Red fluorescence emission from the cuticle of a rhodamine B-treated male E. cognata, photographed under UV light directly following display. a Dorsal view of the complete specimen showing signals on the right hind tibial groove as well as on the contralateral (left) mid-tibial tuft (see arrows; corresponding structures in Fig. 3a, c). b Inside of removed left and right hind tibiae and basitarsi of the same specimen, showing a signal on the left basitarsal comb (see arrow; corresponding structure in Fig. 3b). Note green autofluorescence of the cuticle

Full size image

The ultimate purpose of the described behavior, as well as that of fragrance collection in general, remains to be clarified. From our findings, it seems likely that fragrance exposure represents an integral part of the display behavior that is more or less continuously promoted by perching males.

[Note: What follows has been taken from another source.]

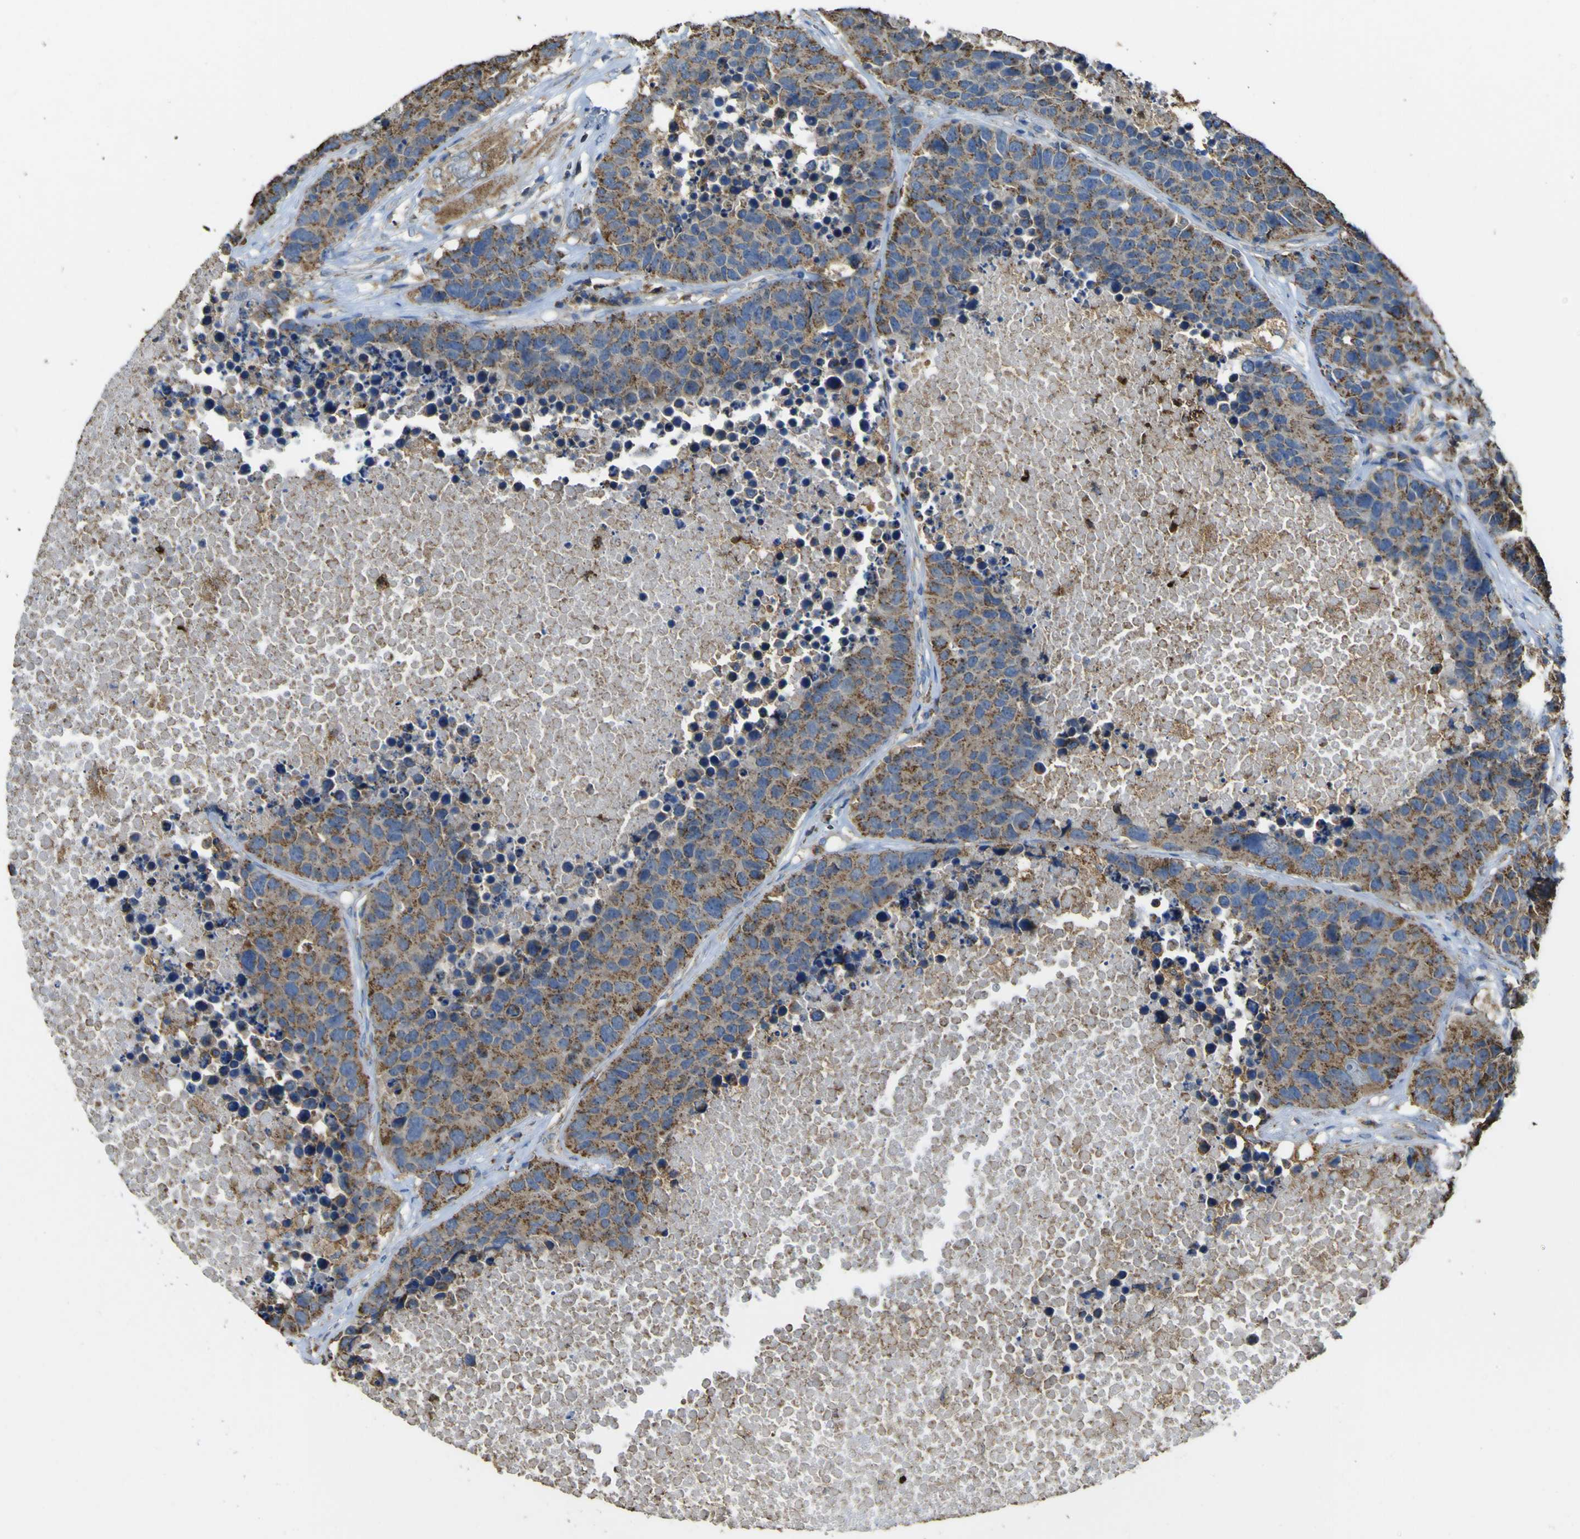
{"staining": {"intensity": "moderate", "quantity": ">75%", "location": "cytoplasmic/membranous"}, "tissue": "carcinoid", "cell_type": "Tumor cells", "image_type": "cancer", "snomed": [{"axis": "morphology", "description": "Carcinoid, malignant, NOS"}, {"axis": "topography", "description": "Lung"}], "caption": "Protein analysis of carcinoid tissue exhibits moderate cytoplasmic/membranous positivity in about >75% of tumor cells.", "gene": "ACSL3", "patient": {"sex": "male", "age": 60}}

This strengthens the view that the hind tibial contents have an attractant function in the context of mating behavior. Whether long or short range attraction is paramount, and whether the odor signal is aimed at males or females (or both) remains to be elucidated by behavioral experiments. In the meantime, accumulating evidence from chemical analyses suggest that the complex fragrance blends of males are species specific, even when samples from more distant localities are compared (Eltz et al. submitted). This specificity suggests a critical role in the context of species recognition and makes long-range attraction of conspecifics seem feasible.